Standing in the winter woods, away from the everyday rush of life, is like a moment out of time, solitary, cold and silent, like the hour I just spent with the body of my friend before I came here.
I drove into town after the early morning rush and parked outside the funeral directors. It must be the last bastion of free and easy parking in town, but you've got to lose a loved one to qualify. I lugged my rucksack, heavy with two DSLRs and a lens the weight of a newborn out of the passenger seat; collectively they're worth more than the car, which isn't much, but I can't leave them. I looked up at the tower block along the road, and see his budgie's rope perch still hanging from the lounge window catch of the eighth floor flat my friend occupied for the past 17 years.

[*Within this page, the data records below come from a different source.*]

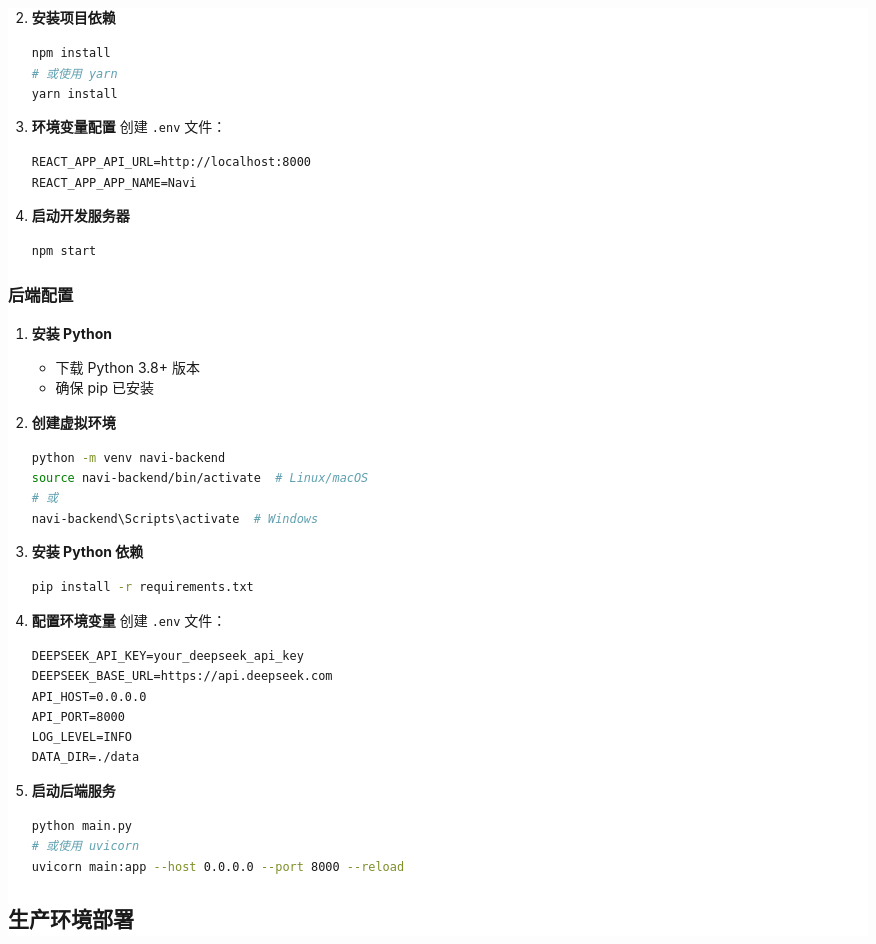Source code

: 2. **安装项目依赖**
   ```bash
   npm install
   # 或使用 yarn
   yarn install
   ```

3. **环境变量配置**
   创建 `.env` 文件：
   ```env
   REACT_APP_API_URL=http://localhost:8000
   REACT_APP_APP_NAME=Navi
   ```

4. **启动开发服务器**
   ```bash
   npm start
   ```

### 后端配置

1. **安装 Python**
   - 下载 Python 3.8+ 版本
   - 确保 pip 已安装

2. **创建虚拟环境**
   ```bash
   python -m venv navi-backend
   source navi-backend/bin/activate  # Linux/macOS
   # 或
   navi-backend\Scripts\activate  # Windows
   ```

3. **安装 Python 依赖**
   ```bash
   pip install -r requirements.txt
   ```

4. **配置环境变量**
   创建 `.env` 文件：
   ```env
   DEEPSEEK_API_KEY=your_deepseek_api_key
   DEEPSEEK_BASE_URL=https://api.deepseek.com
   API_HOST=0.0.0.0
   API_PORT=8000
   LOG_LEVEL=INFO
   DATA_DIR=./data
   ```

5. **启动后端服务**
   ```bash
   python main.py
   # 或使用 uvicorn
   uvicorn main:app --host 0.0.0.0 --port 8000 --reload
   ```

## 生产环境部署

How sadly ironic that he was back in this part of town again, a mere three weeks after leaving the flat and the old budgie rope, for a new place the other side of the railway line, close to these woods.
A smaller, more friendly block to call home, from which he had imagined a new and happier life. A life that included walks, in these woods.
Everyone is kind, hushed and respectful of my status as a Bereaved Person. Everything is spotless, and smells fresh, a front office, and a slightly concealed back area with a dining table and chairs not as incongruous as they sound, and tasteful mirrors and pictures and several closed doors at the end of small recesses and corridors. One of the mirrors reflects the road outside seen through a small gap. I see people walking past in the sunshine, and cars. This road was always busy, I remember the constant whoosh of traffic regularly peppered with sirens when I used to visit him at the flat.
I can watch the outside world carrying on it's business from in here, but no-one can see me. I am an invisible 58-year-old married mother of five and grandmother of four, waiting to go and see her friend's body. Tears threaten to spill over and I hide in the loo for a quick, intense cry, as involuntary as laughter. It moves through me like a rain shower across the downs, so compose myself and back at the dining table, the funeral director is opening a door.
It's a small blue room with two dining chairs, and a sideboard upon which are some china things, a box of tissues and a candle, flickering. There's a big vase on the floor with some flowers, dried I think, oh, and a coffin on a plinth covered in blue velvet trimmed with gold. Inside the coffin is lined in a calm sea of white satin which parts slightly to reveal the head and chest, hands gently crossed over the lower abdomen. It's as though he's been taken by death who is now lending part of him back, peeping coyly through the satin veil, for me to glimpse one last time. Which of course is exactly what is happening.
I cry for some time, and we have a laugh too, because we were like that. I apologise profusely and tearfully for not realising how close to death he was, and for not being a good friend during those times we all have when selfishness consumes us. He looks OK, better even than lately. They didn't get him quite right, but near enough.
After a while, half an hour maybe, I hear someone outside. At that moment I am back to sobbing and thanking him for his friendship, and I feel more than hear the person recede, leaving me to it. There is silence again, or maybe the muffled sound of the traffic...I listen for the sounds of life outside whilst I'm death's vast and silent presence. How can I cram all the decades in to this one goodbye? He knew all my weak points, my difficult little corners and what it meant when I was unable to speak. I could call him anytime day or night, home or hospital, even intensive care once, and he'd answer. How will I cope with radio silence now forever more?
In that instant he's in the room, slouching in the spare chair by the door. He's twenty years younger, left ankle resting on right knee, Rizla laid open and waiting for his ministrations on the Jeans of his thigh. He's pleased that I came to see him, and is laughing at my worry that we wouldn't be in contact. He first came in like that five days after his passing, looking so much younger, not the tiny old man that illness had made him. After that, he was around most times I thought of him.
Three-quarters of an hour have passed. I could stay here all day it's so peaceful and self-indulgent and a bit like therapy, because it's all about me...not him...he's dead. But also it's really kind of draining being around a body. Various layers of aura still cling to the departed, and pull upon the aura of the living as they are drawn steadily like smoke from the fireplace up and away from the hearth. Surrounding the departed one with flowers and candles provides the energy for this transition of the subtler bodies, but suddenly it was time to go.
One of the employees makes me a cup of tea as I return to the dining table, that symbol of normal, everyday living, whilst I stare directly at the closed door behind which is the silent corpse in his coffin. Another nice fellow apologises for leaving me alone to drink my tea and sits to keep me company, with chit-chat. I respond because he is being so kind but really I just want to be alone with my tea, and the closed door, and my phone. We're never really alone, with a phone are we? Unless it's that one number. That one that texted every single day since the dawn of time, just to say good morning. And never will again.